- _INFORMATION SUPPLIED_

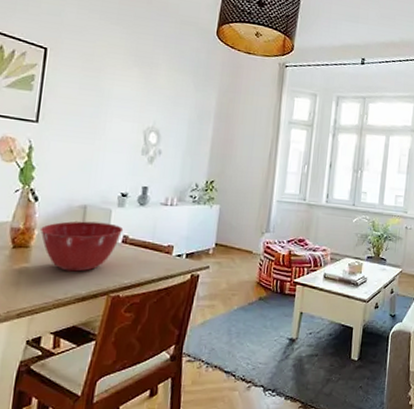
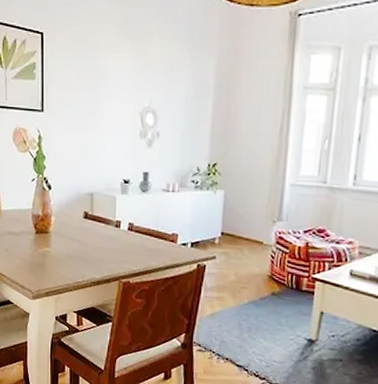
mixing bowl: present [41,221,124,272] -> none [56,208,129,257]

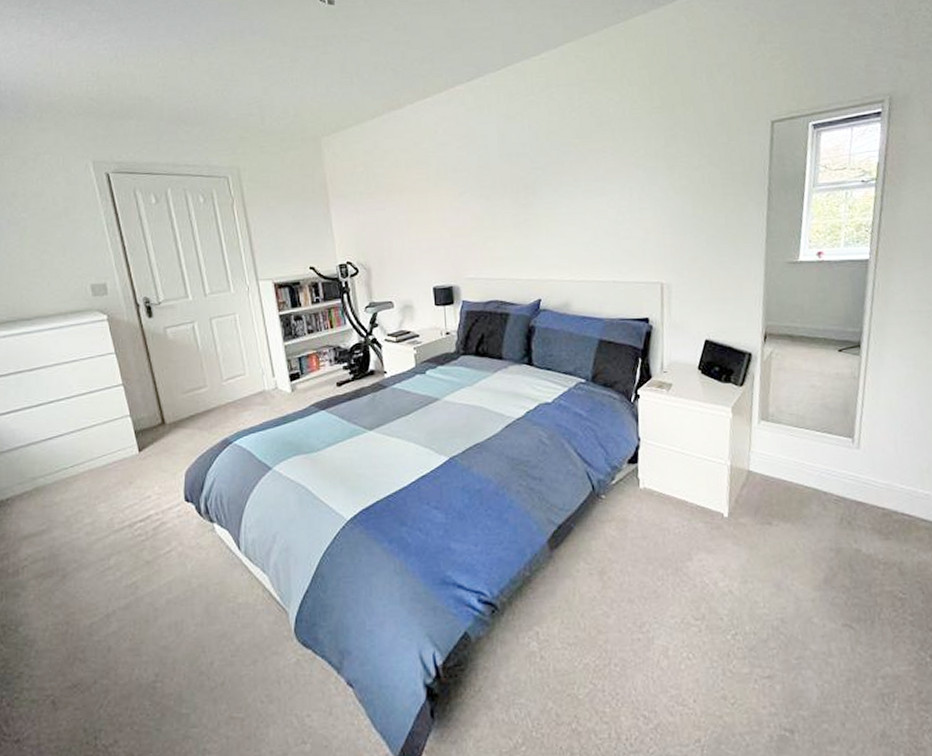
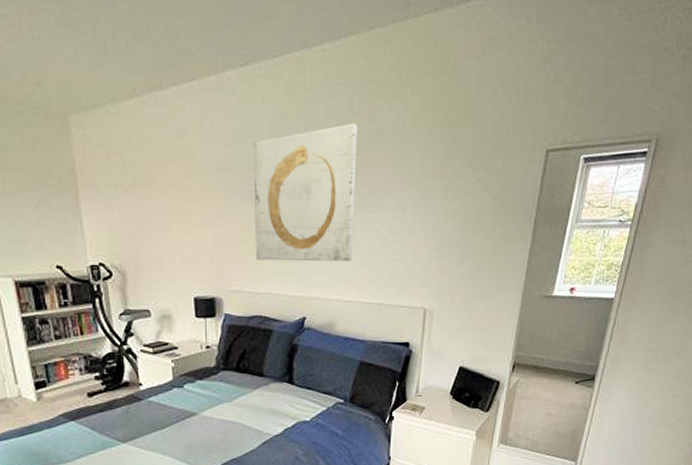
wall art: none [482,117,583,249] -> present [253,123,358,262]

---

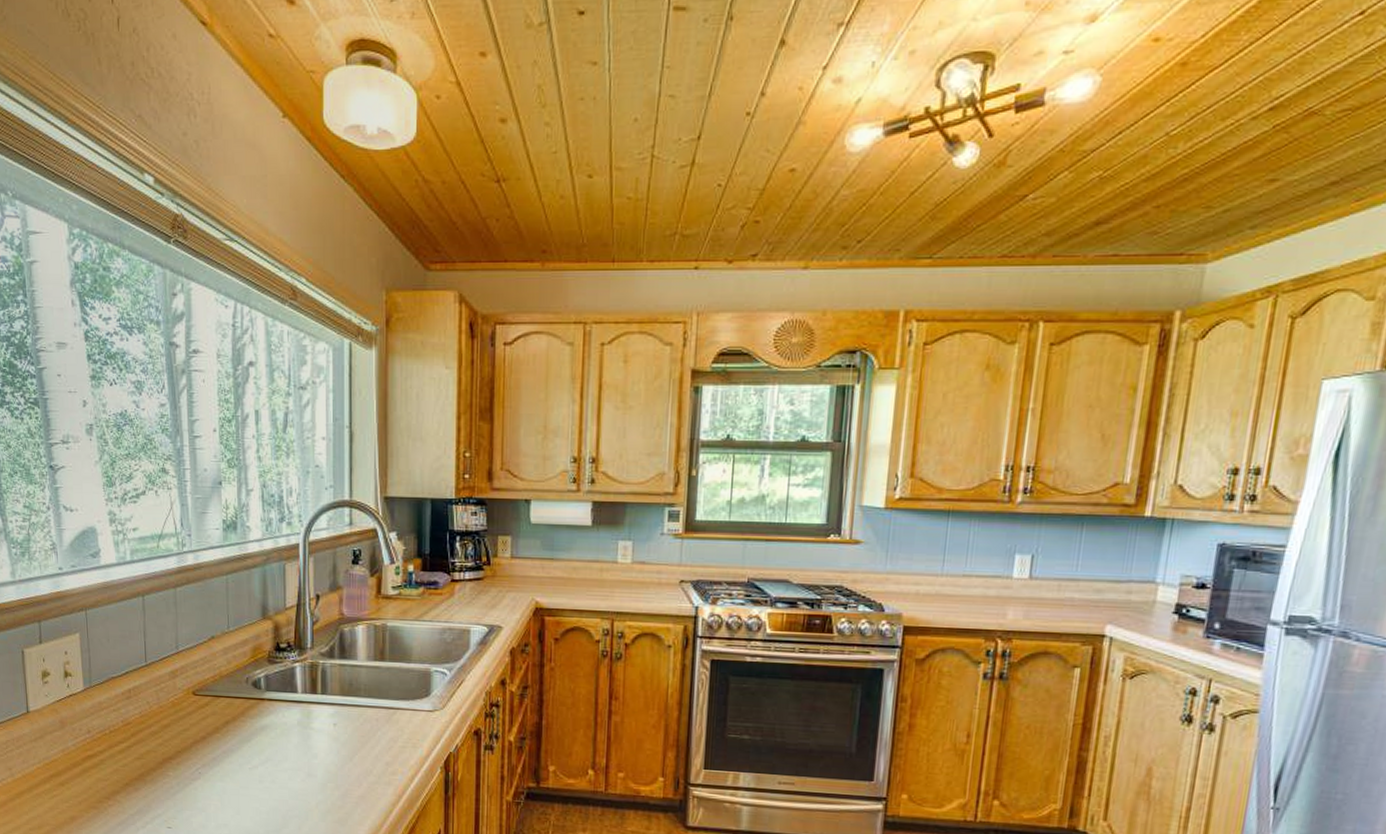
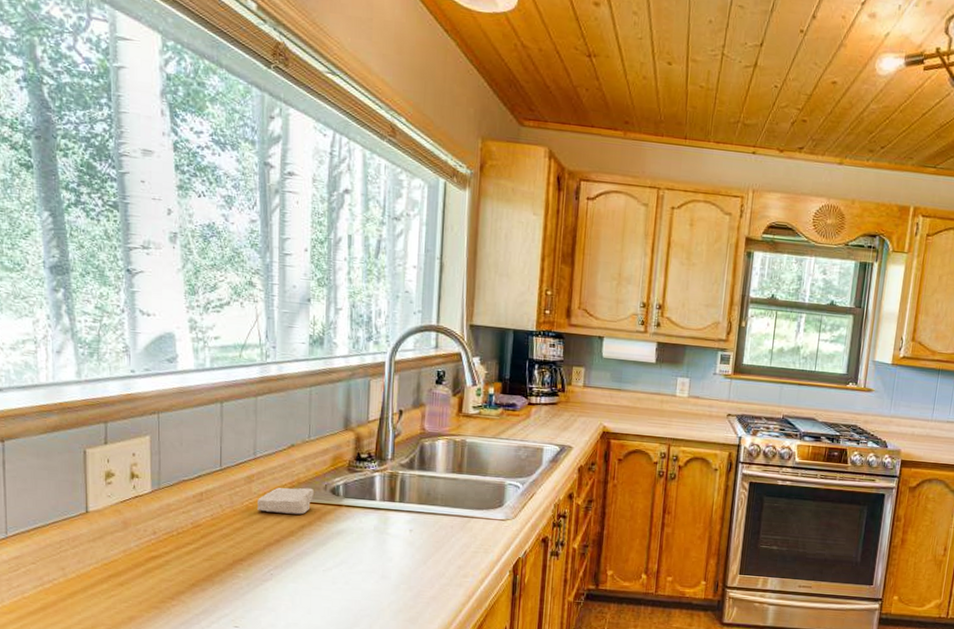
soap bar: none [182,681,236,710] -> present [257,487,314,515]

* * *

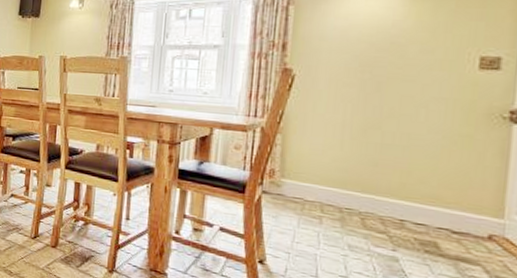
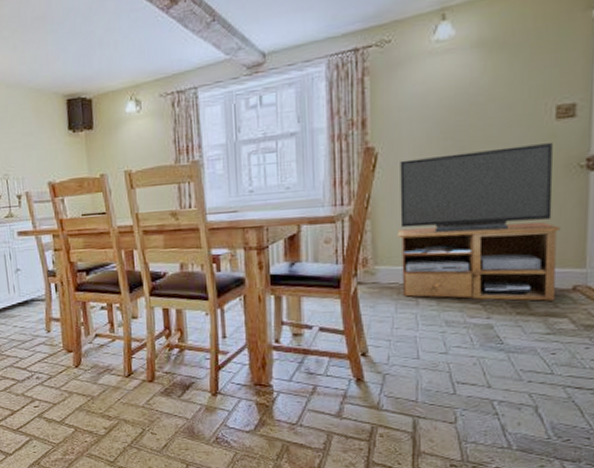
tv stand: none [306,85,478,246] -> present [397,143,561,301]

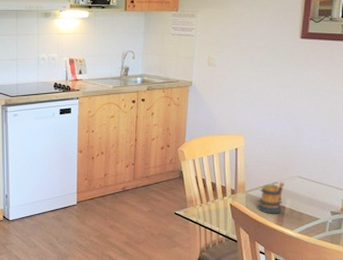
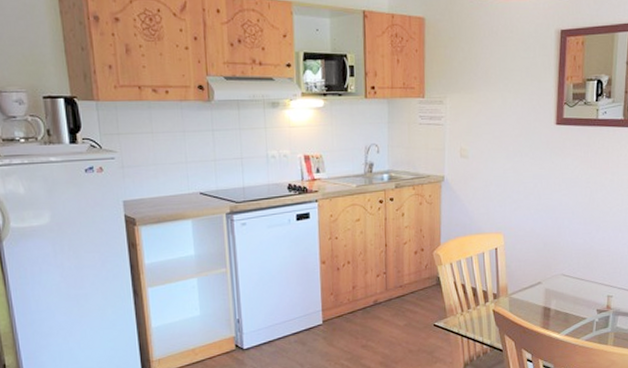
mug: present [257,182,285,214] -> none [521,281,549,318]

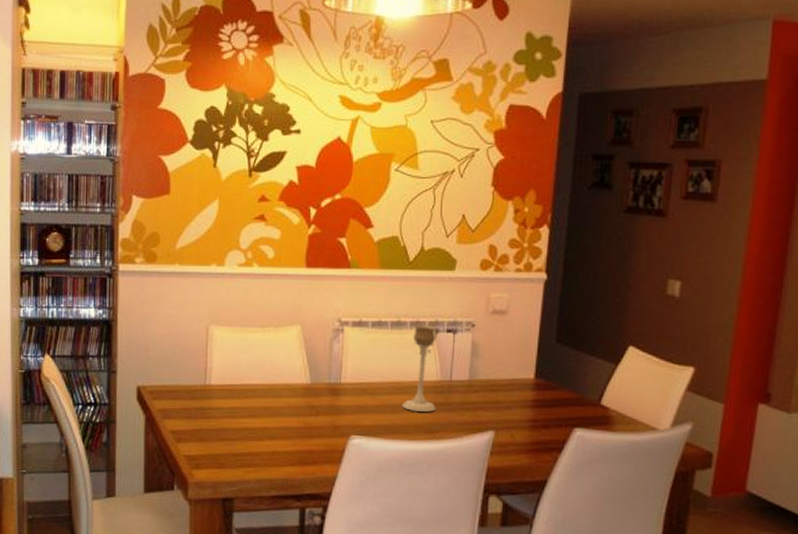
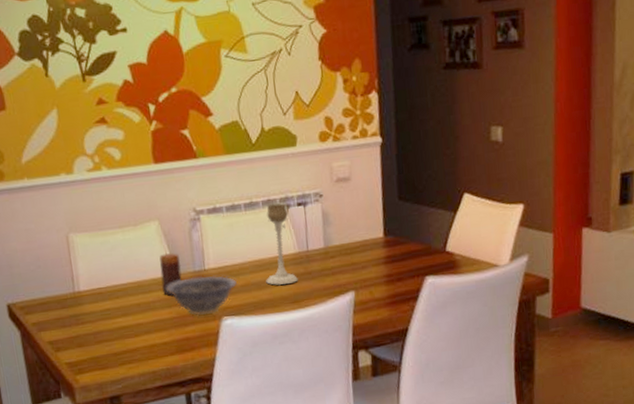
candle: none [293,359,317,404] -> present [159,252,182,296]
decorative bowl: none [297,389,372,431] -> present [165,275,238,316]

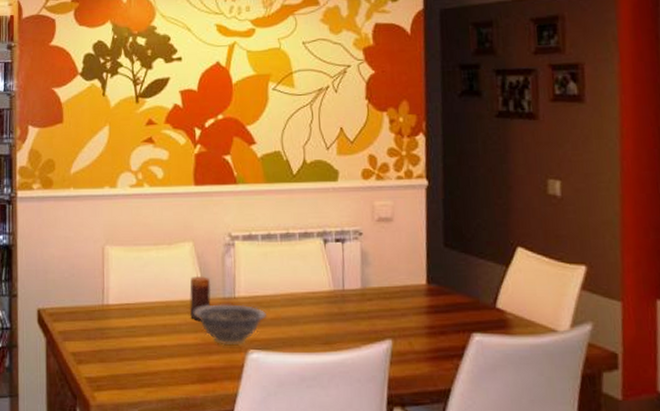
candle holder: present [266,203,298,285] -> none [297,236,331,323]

- _INSTRUCTION_
Copy word for word the lines above, starting at the line containing "mixing bowl: present" and ending at the line containing "wall art: none", inclusive, with no pictures.

- _WRITTEN SOLUTION_
mixing bowl: present [41,221,124,272] -> none [56,208,129,257]

wall art: none [482,117,583,249] -> present [253,123,358,262]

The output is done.